YOUR OBJECTIVE :: Word for word, copy the lines from the one with "For each pair" to the last line of the data below, counting both, and keep every picture out.
** Opening DATASET CONTENT block **
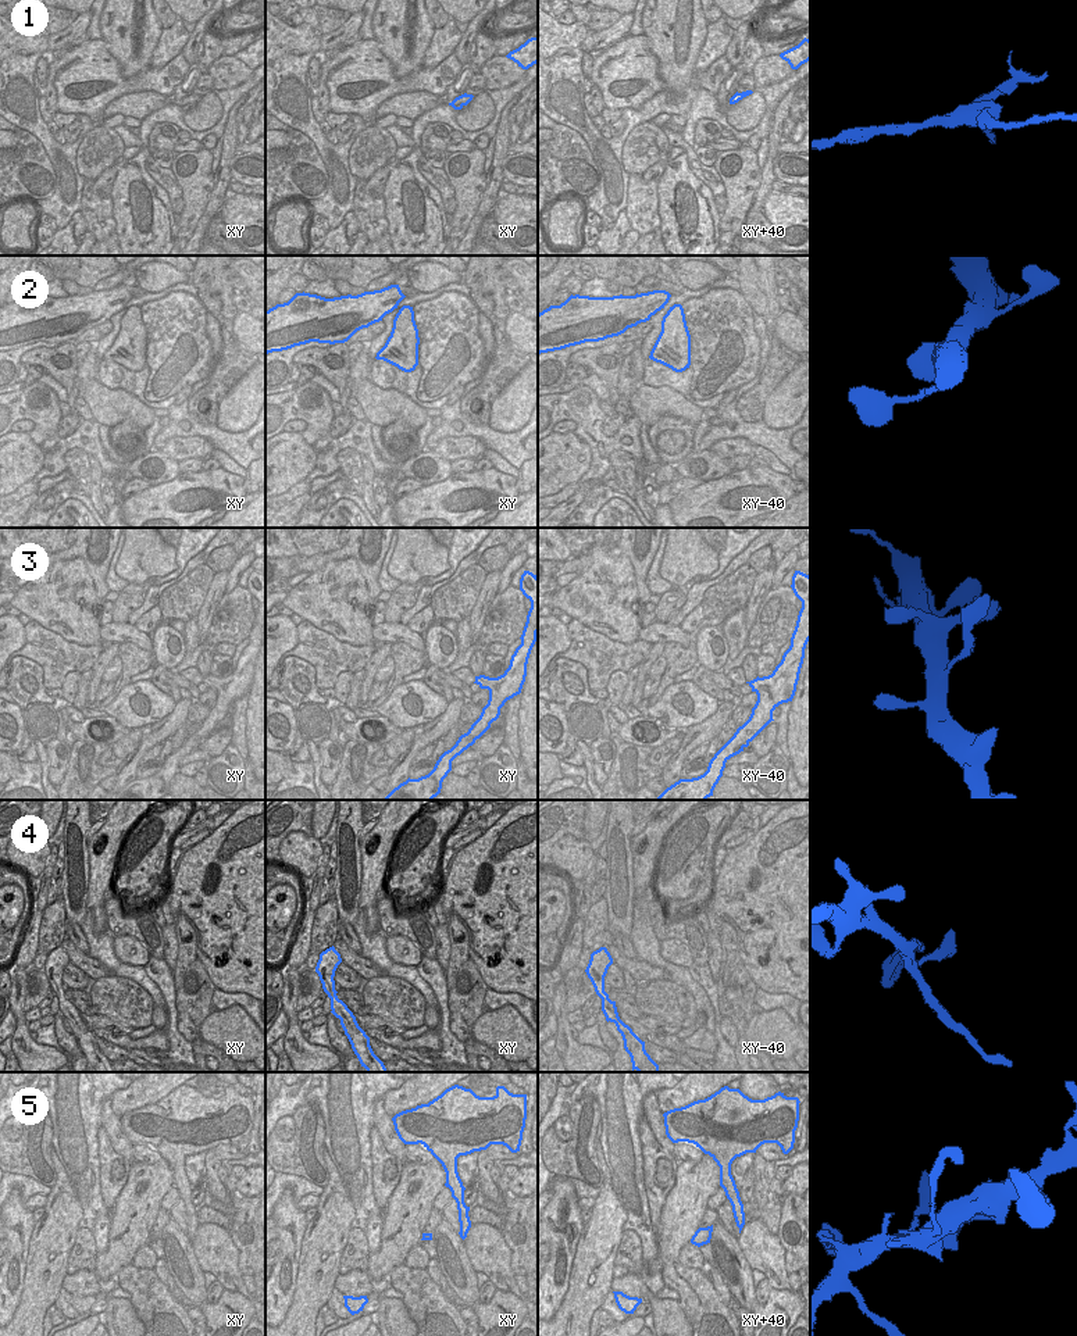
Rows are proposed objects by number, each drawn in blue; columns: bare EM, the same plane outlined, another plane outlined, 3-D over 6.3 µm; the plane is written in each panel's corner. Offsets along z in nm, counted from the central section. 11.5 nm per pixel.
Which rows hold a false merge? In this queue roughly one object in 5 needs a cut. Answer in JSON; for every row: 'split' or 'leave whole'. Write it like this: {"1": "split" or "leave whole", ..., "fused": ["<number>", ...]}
{"1": "split", "2": "leave whole", "3": "leave whole", "4": "leave whole", "5": "leave whole", "fused": ["1"]}

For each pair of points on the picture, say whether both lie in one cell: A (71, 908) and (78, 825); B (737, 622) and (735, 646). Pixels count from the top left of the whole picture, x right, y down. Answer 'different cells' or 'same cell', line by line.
A: same cell
B: same cell

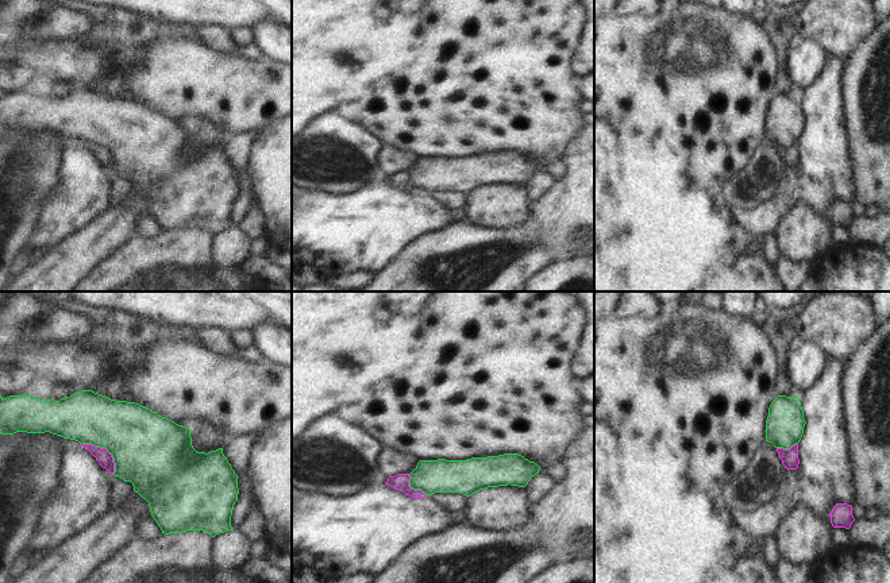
** Closing DATASET CONTENT block **
ANSWER SECTION ::
For each pair of points on the picture, say whether both lie in one cell: A (71, 908) and (78, 825); B (737, 622) and (735, 646). Pixels count from the top left of the whole picture, x right, y down. Answer 'different cells' or 'same cell', line by line.
A: same cell
B: same cell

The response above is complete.